** Opening DATA RECORDS block **

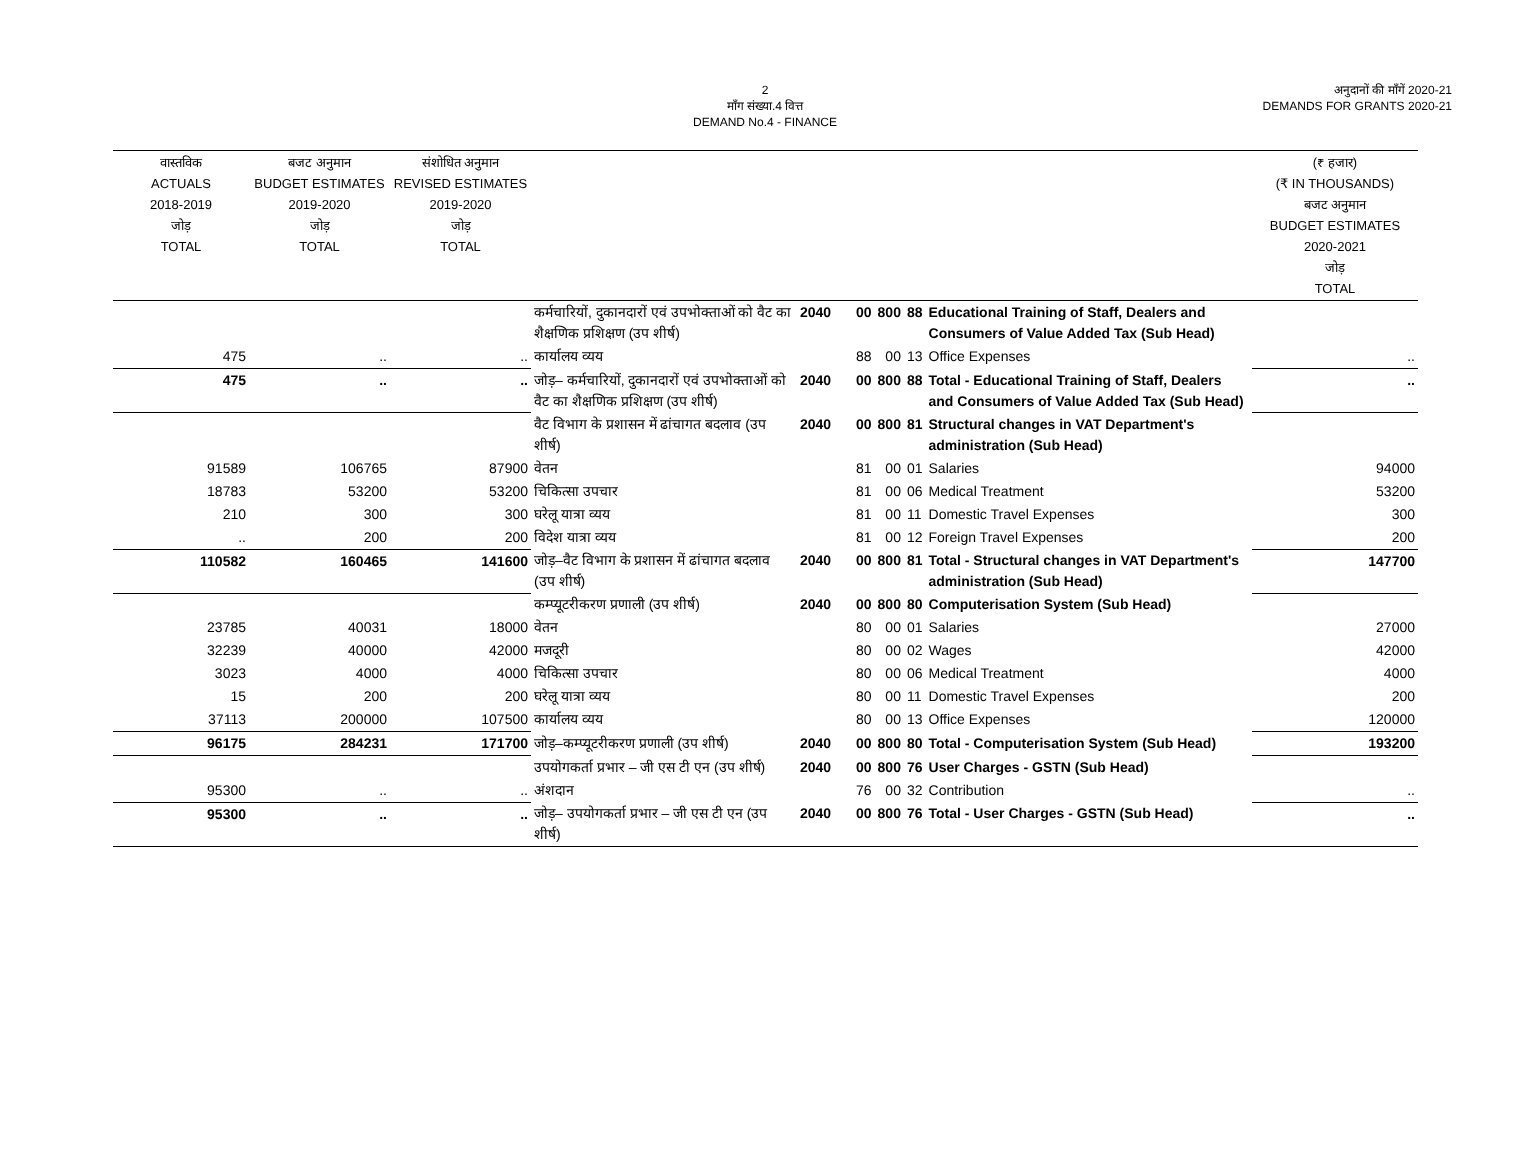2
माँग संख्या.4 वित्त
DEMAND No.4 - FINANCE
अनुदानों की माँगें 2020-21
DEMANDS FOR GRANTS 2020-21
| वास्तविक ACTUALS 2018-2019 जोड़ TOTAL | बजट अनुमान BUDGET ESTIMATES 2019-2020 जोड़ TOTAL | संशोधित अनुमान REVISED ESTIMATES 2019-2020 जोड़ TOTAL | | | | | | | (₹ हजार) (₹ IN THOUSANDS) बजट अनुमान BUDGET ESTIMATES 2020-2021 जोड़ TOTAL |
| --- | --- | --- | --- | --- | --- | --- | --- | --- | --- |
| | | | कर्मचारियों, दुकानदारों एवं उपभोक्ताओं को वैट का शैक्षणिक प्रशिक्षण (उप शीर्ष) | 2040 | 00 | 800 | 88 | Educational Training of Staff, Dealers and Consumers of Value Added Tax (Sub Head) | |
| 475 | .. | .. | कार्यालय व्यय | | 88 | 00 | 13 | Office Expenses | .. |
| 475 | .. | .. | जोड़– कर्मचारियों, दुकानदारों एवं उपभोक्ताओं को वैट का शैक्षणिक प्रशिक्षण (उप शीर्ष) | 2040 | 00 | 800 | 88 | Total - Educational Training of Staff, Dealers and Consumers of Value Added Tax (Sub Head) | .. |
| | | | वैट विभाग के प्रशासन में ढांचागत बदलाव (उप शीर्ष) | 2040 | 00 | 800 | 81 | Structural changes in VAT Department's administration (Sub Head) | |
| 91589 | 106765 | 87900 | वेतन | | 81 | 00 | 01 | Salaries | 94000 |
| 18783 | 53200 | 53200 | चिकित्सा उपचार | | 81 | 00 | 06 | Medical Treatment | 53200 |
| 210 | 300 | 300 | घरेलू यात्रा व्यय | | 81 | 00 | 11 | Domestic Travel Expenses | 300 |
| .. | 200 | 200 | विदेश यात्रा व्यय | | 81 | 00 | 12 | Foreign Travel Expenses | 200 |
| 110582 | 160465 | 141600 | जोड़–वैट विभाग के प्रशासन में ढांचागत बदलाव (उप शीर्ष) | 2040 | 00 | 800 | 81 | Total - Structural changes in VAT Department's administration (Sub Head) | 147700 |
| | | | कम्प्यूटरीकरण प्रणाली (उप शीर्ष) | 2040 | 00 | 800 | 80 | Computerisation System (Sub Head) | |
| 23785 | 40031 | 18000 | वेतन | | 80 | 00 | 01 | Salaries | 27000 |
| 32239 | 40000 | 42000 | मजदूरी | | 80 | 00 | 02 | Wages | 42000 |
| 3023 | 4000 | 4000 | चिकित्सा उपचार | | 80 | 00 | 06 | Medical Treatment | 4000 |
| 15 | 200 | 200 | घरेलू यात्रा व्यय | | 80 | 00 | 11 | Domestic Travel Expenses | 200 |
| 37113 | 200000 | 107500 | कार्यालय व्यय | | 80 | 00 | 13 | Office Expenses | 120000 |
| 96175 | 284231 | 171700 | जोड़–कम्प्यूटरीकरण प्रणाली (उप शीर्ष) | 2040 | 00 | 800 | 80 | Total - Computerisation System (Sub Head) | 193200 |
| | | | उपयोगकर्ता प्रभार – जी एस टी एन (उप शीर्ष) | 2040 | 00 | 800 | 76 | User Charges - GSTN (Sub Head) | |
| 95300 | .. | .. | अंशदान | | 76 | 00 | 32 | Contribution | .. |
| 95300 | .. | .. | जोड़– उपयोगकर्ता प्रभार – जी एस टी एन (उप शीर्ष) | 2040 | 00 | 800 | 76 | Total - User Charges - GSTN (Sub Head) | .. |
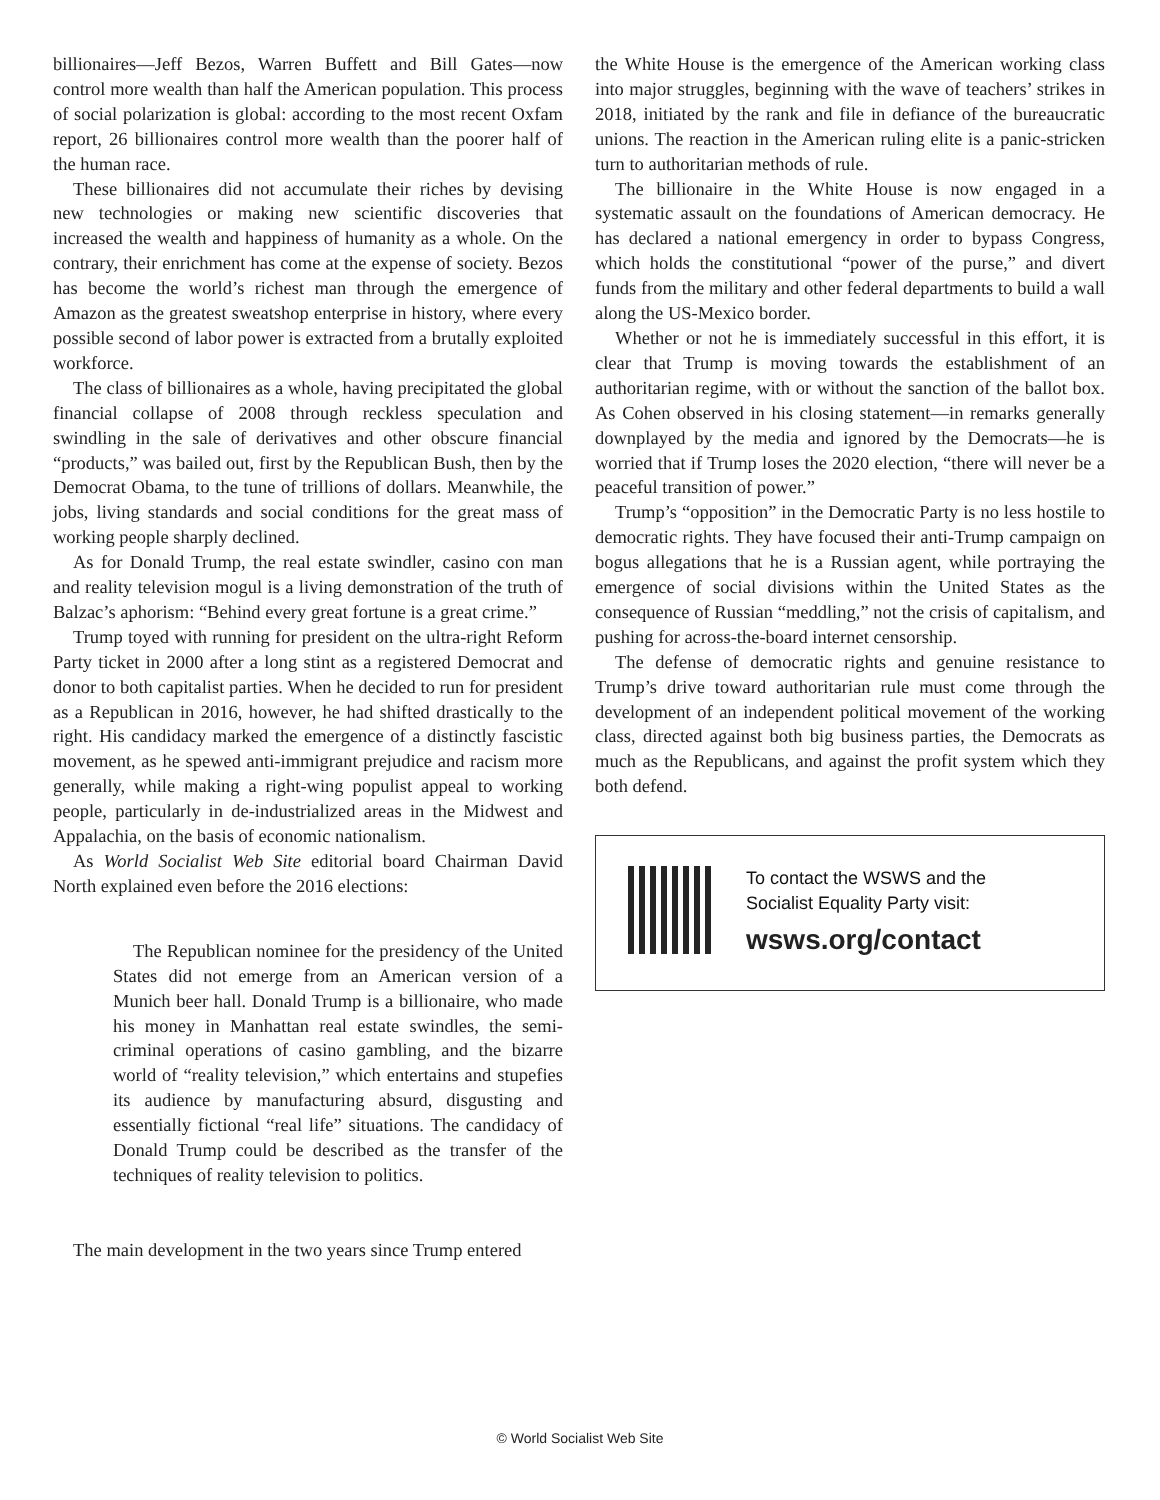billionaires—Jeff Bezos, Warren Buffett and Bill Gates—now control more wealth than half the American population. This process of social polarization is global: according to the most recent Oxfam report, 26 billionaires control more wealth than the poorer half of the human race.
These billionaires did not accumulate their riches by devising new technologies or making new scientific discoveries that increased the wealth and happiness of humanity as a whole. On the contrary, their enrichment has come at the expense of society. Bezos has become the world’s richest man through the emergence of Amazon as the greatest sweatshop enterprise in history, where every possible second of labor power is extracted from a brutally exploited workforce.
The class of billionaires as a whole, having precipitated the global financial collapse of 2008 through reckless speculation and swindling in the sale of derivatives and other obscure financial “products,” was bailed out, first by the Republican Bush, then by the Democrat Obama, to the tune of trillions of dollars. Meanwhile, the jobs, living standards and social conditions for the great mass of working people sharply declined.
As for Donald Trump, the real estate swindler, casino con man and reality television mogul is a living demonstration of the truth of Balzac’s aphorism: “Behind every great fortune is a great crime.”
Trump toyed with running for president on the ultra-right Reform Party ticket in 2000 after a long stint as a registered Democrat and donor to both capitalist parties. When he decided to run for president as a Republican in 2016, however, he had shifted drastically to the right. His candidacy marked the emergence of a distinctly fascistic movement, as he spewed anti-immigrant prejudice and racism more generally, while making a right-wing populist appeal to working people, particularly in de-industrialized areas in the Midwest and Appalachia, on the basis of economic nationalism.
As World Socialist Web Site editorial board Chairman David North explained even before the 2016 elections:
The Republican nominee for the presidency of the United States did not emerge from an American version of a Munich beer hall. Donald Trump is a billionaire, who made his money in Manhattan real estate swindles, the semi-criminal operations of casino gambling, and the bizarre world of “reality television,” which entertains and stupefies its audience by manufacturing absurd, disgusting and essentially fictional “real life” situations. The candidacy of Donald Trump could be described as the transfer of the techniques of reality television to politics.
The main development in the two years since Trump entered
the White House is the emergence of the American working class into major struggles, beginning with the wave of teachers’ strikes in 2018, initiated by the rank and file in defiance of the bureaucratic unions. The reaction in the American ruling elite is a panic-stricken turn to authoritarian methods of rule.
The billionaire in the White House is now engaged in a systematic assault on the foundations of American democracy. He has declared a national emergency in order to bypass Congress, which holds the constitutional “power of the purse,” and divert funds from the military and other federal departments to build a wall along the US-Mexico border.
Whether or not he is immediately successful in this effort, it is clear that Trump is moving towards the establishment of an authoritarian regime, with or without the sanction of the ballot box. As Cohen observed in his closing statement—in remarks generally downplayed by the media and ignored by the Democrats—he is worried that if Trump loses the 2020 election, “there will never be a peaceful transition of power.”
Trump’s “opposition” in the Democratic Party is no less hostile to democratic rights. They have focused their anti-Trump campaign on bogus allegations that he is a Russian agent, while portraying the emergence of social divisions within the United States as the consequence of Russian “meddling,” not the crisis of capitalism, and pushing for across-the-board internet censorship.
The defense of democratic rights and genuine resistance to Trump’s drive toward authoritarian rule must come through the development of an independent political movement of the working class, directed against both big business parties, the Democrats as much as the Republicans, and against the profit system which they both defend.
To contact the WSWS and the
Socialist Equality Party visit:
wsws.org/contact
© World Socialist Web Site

** Closing DATA RECORDS block **

Give again exactly, and only, the lines above starting at the one with "The billionaire in" and ending at the one with "across-the-board internet censorship.".

The billionaire in the White House is now engaged in a systematic assault on the foundations of American democracy. He has declared a national emergency in order to bypass Congress, which holds the constitutional “power of the purse,” and divert funds from the military and other federal departments to build a wall along the US-Mexico border.
Whether or not he is immediately successful in this effort, it is clear that Trump is moving towards the establishment of an authoritarian regime, with or without the sanction of the ballot box. As Cohen observed in his closing statement—in remarks generally downplayed by the media and ignored by the Democrats—he is worried that if Trump loses the 2020 election, “there will never be a peaceful transition of power.”
Trump’s “opposition” in the Democratic Party is no less hostile to democratic rights. They have focused their anti-Trump campaign on bogus allegations that he is a Russian agent, while portraying the emergence of social divisions within the United States as the consequence of Russian “meddling,” not the crisis of capitalism, and pushing for across-the-board internet censorship.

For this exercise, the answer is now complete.